Back on the boat after our first plunge, the pilot steers once more toward the path of the whale shark’s movement. We wait as before on the edge, then we’re back in the water in hot pursuit. And again, and again, alternating with team two.
Our shark turns out to be quite friendly to his un-fishy visitors and very cooperative to our viewing. At times, he hovers just below the surface of the water; at times, he patrols 10 to 20 feet below us. If spooked, we were warned, he could have dived down to 1500 meters and stayed there in the deepest dark for as long as he wanted, far away from us. But our whale shark, we realize, just keeps making a large loop about us as if making it easy for us all to hang together.
We keep going in and out of the water, until the last of our six plunges, when only a few of us decide to continue. The water has been pretty cold, and the brisk breeze out of the water adds quite a chill. But the last opportunity turns out to be the best experience of all. We watch him for nearly ten minutes as he swims slowly, almost still at times. Then, as he gracefully circles, we easily paddle alongside him. We can see him paying attention to us, with a tilt of the head, but completely unconcerned at our presence. At one point, we see a fellow swimmer bobbing unaware on the surface while the whale shark virtually nudges him from below.
Too soon our time was up. We had been with this shark about an hour, the maximum time allowed by regulation for whale shark viewers to hang with any one of them. Yet, as the boat prepared to depart, our new friend seemed, well, forlorn…he remained near the surface alongside the boat, still wanting to connect perhaps with the colorfully costumed people who came to visit him.
On any day, of course, you can have a different experience altogether. Wild animals are, well, wild and mostly unpredictable. Some people we met said that, on their expedition, the boat met up with a half dozen or more whale sharks. Their first three times the sharks zipped by them so fast, they couldn’t see anything. Then the crew asked the swimmers if anyone had bananas. One family proffered theirs; the crew tossed them in the water. Then their luck changed. They were able to swim for awhile with three different whale sharks before they finished.

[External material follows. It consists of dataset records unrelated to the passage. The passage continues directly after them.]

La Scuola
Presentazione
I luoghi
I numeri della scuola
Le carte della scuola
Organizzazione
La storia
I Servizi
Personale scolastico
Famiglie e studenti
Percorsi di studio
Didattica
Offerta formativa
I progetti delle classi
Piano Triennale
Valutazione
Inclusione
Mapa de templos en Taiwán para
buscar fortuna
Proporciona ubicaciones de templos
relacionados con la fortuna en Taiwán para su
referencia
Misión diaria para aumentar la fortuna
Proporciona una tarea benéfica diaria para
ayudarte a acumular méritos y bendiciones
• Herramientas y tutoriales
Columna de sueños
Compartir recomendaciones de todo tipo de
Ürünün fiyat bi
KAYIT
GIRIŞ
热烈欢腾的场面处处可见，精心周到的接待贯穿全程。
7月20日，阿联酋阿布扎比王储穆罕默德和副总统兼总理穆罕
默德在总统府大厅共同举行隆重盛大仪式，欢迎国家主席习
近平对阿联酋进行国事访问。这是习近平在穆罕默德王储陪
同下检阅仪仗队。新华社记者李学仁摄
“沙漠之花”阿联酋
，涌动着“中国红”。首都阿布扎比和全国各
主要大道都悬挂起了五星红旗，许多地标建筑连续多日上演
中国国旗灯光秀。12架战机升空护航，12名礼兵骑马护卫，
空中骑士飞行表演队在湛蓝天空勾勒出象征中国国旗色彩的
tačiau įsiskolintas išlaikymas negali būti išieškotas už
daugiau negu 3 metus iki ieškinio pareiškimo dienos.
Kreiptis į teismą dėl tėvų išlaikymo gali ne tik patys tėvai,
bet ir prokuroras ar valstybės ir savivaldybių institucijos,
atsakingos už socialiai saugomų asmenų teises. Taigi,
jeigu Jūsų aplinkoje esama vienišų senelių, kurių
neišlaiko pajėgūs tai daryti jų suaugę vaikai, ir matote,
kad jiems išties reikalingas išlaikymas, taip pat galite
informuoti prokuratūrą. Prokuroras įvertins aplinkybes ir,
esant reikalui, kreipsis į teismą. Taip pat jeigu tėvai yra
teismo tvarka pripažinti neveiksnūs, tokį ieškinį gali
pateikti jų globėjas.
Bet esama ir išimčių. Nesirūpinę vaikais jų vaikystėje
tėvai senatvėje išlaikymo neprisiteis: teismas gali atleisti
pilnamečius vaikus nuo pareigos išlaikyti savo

However it happens, it’s a special privilege to view such an enormous animal and hang out with him for a while. Whale sharks are only found in the temperate zones around the globe, including the Caribbean off Mexico. Sadly, they are an endangered species due to commercial fishing, at least in part for the shark’s fins prized in China and Vietnam, and due to various environmental harms. The shark’s belated and infrequent mating exacerbates that problem: whale sharks only mate when 30 years or older and then only every few years.
But fortunately it’s a very connected world we live in. We can stay in touch with our finny friend online. Because Ed, our videographer, posted its markings, we can receive regular emails from him at www.whaleshark.org whenever he is spotted again.
Perhaps, we suggested, the URL could better reflect the awe-inspiring experience of swimming with a whale shark: surely it should be www.whaleshark.OMG!